Moscow ban on food imports is short-sighted, belligerent: industry minister

The federal industry minister says Moscow’s decision to close its borders to western agricultural imports is a short-sighted move that will hurt Russia most.

ST. JOHN’S, N.L. — The federal industry minister says Moscow’s decision to close its borders to western agricultural imports is a short-sighted move that will hurt Russia most.

James Moore was responding to Russia’s announcement that it will halt food shipments from Canada, the United States and many other western countries for the next year.

The blockade is in retaliation for sanctions aimed at getting Russia to stop supporting rebels in Ukraine.

Moore says it showcases what he called Russian President Vladimir Putin’s “irresponsible and belligerent” approach to foreign policy.

Canadian pork producers are especially concerned as frozen pork accounts for much of the country’s agri-exports to Russia.

Moore says the potential loss of Russian markets is another reason to open up more free trade with Europe, South Korea and other countries.

At least one group isn’t so sure Russia will take the brunt of the fallout.

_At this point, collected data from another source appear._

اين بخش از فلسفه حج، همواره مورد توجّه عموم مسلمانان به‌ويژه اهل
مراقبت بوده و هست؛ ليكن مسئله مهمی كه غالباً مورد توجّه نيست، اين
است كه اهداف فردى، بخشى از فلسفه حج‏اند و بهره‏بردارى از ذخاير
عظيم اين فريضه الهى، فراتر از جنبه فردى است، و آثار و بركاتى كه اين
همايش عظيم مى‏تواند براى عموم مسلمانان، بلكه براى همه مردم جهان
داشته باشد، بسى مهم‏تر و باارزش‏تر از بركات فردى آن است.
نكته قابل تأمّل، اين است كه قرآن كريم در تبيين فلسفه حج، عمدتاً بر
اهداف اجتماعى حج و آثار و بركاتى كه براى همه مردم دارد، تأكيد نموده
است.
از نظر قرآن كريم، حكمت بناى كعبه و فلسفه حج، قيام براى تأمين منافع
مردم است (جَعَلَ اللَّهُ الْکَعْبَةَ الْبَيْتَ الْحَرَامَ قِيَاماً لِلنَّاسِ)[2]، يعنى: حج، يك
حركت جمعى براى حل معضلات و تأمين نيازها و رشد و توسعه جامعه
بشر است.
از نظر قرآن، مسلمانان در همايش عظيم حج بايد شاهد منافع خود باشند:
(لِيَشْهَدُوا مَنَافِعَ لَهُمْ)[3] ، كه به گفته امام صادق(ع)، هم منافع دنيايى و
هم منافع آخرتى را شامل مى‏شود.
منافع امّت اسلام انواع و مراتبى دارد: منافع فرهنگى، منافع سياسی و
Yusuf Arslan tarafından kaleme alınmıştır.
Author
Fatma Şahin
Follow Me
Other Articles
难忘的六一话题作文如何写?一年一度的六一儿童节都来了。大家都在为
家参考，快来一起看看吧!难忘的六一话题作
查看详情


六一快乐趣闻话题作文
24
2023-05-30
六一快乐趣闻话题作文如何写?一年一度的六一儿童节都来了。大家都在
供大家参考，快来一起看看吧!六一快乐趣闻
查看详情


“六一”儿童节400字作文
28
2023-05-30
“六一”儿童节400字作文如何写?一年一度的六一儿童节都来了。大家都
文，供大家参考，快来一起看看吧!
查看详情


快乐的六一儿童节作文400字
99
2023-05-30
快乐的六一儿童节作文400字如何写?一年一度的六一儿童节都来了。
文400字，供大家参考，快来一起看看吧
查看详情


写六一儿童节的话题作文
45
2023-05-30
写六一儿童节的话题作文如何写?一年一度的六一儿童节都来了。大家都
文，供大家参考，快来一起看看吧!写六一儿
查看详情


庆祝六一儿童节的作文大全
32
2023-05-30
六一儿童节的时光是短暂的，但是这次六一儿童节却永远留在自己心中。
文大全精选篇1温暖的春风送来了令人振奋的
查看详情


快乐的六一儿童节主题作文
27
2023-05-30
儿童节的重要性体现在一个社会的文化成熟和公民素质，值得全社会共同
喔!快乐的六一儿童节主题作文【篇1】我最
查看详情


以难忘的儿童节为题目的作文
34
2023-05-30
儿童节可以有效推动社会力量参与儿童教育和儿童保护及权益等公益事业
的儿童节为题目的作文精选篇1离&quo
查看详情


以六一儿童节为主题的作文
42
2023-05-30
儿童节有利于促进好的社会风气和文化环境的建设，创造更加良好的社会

The Saskatchewan Manufacturing Council wants the federal government to consider special support for Canadian exporters affected by the sanctions.

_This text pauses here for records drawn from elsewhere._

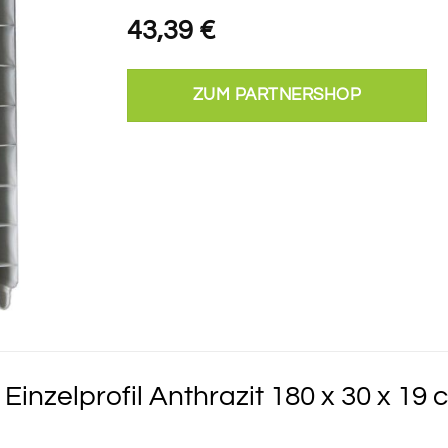
43,39
€
ZUM PARTNERSHOP
inzelprofil Anthrazit 180 x 30 x 19 c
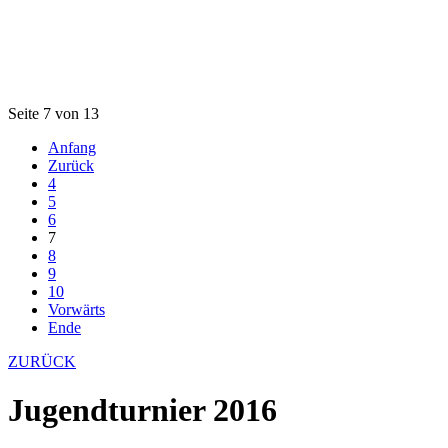
Seite 7 von 13
Anfang
Zurück
4
5
6
7
8
9
10
Vorwärts
Ende
ZURÜCK
Jugendturnier 2016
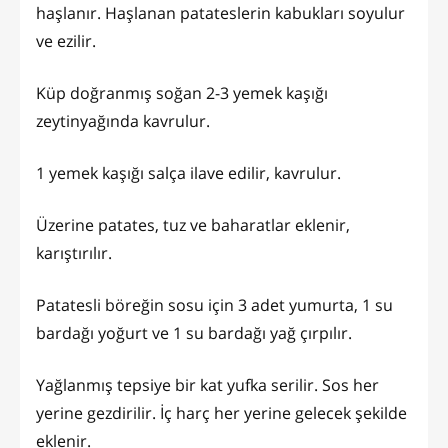
haşlanır. Haşlanan patateslerin kabukları soyulur
ve ezilir.
Küp doğranmış soğan 2-3 yemek kaşığı
zeytinyağında kavrulur.
1 yemek kaşığı salça ilave edilir, kavrulur.
Üzerine patates, tuz ve baharatlar eklenir,
karıştırılır.
Patatesli böreğin sosu için 3 adet yumurta, 1 su
bardağı yoğurt ve 1 su bardağı yağ çırpılır.
Yağlanmış tepsiye bir kat yufka serilir. Sos her
yerine gezdirilir. İç harç her yerine gelecek şekilde
eklenir.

Executive director Derek Lothian says Russia is a key customer.

He says the council would like Ottawa to create an emergency fund to offer short-term relief for agricultural processors, producers and related manufacturers that will be hurt.

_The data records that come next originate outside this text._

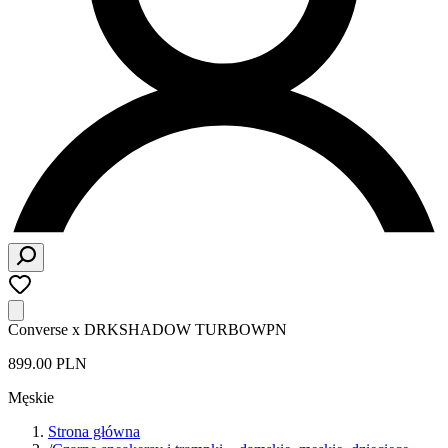
Converse x DRKSHADOW TURBOWPN
899.00 PLN
Męskie
Strona główna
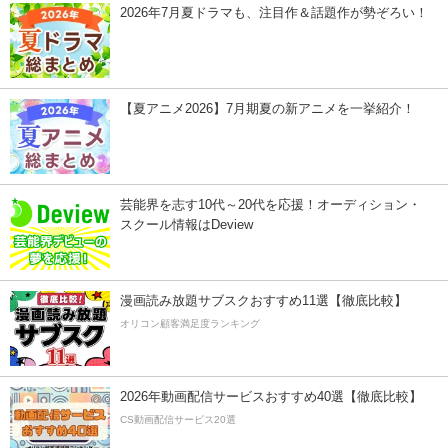
2026年7月夏ドラマも、注目作＆話題作が勢ぞろい！
【夏アニメ2026】7月期夏の新アニメを一挙紹介！
芸能界を志す10代～20代を応援！オーディション・
スクール情報はDeview
漫画読み放題サブスクおすすめ11選【徹底比較】
オリコン顧客満足度ランキング
2026年動画配信サービスおすすめ40選【徹底比較】
CS動画配信サービス20選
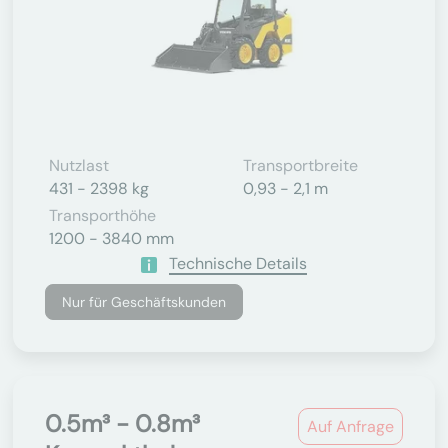
Nutzlast
Transportbreite
431 - 2398 kg
0,93 - 2,1 m
Transporthöhe
1200 - 3840 mm
Technische Details
Nur für Geschäftskunden
0.5m³ - 0.8m³
Auf Anfrage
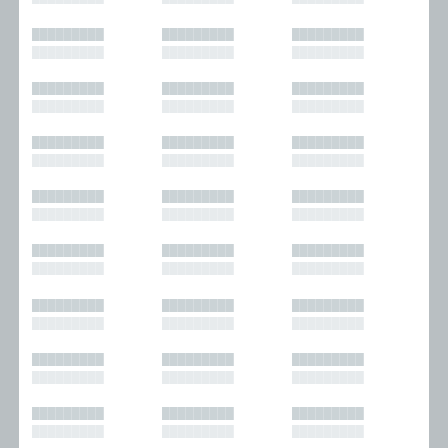
█████████
█████████
█████████
█████████
█████████
█████████
█████████
█████████
█████████
█████████
█████████
█████████
█████████
█████████
█████████
█████████
█████████
█████████
█████████
█████████
█████████
█████████
█████████
█████████
█████████
█████████
█████████
█████████
█████████
█████████
█████████
█████████
█████████
█████████
█████████
█████████
█████████
█████████
█████████
█████████
█████████
█████████
█████████
█████████
█████████
█████████
█████████
█████████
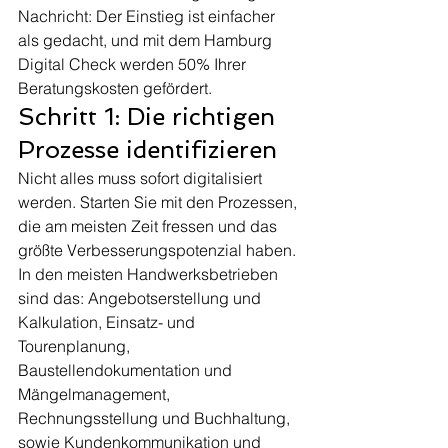
Nachricht: Der Einstieg ist einfacher 
als gedacht, und mit dem Hamburg 
Digital Check werden 50% Ihrer 
Beratungskosten gefördert.
Schritt 1: Die richtigen 
Prozesse identifizieren
Nicht alles muss sofort digitalisiert 
werden. Starten Sie mit den Prozessen, 
die am meisten Zeit fressen und das 
größte Verbesserungspotenzial haben. 
In den meisten Handwerksbetrieben 
sind das: Angebotserstellung und 
Kalkulation, Einsatz- und 
Tourenplanung, 
Baustellendokumentation und 
Mängelmanagement, 
Rechnungsstellung und Buchhaltung, 
sowie Kundenkommunikation und 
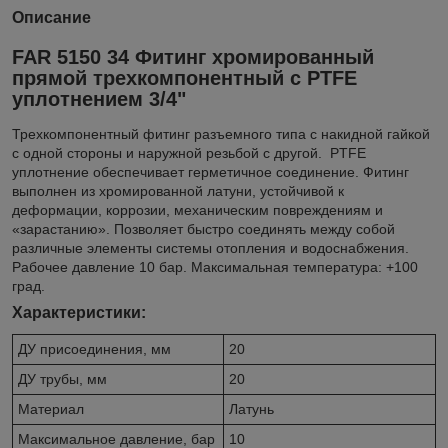
Описание
FAR 5150 34 Фитинг хромированный
прямой трехкомпонентный с PTFE
уплотнением 3/4"
Трехкомпонентный фитинг разъемного типа с накидной гайкой
с одной стороны и наружной резьбой с другой. PTFE
уплотнение обеспечивает герметичное соединение. Фитинг
выполнен из хромированной латуни, устойчивой к
деформации, коррозии, механическим повреждениям и
«зарастанию». Позволяет быстро соединять между собой
различные элементы системы отопления и водоснабжения.
Рабочее давление 10 бар. Максимальная температура: +100
град.
Характеристики:
ДУ присоединения, мм
20
ДУ трубы, мм
20
Материал
Латунь
Максимальное давление, бар
10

Lothian says the federal government should also communicate closely with Canadian companies that export to Russia.

He says Russia is strategically important as a stand-alone market and as a gateway to other countries in Eastern Europe.

Lothian warns the sanctions on food products will have a ripple effect on related industries and could result in a loss of Canadian jobs.

“We are known around the world as probably the best supplier of agricultural equipment,” Lothian said Friday. “If there is no money to purchase that equipment in foreign or domestic markets, that equals jobs and investment here at home.”

Russia’s sanctions are aimed at meat, milk and dairy products, fruit and vegetables and fish from Canada, the U.S., the European Union, Australia and Norway.

Canada’s agricultural exports to Russia amounted to $563 million in 2012, mostly in frozen pork, according to Agriculture and Agri-Food Canada.

The council represents about 40 companies in Saskatchewan.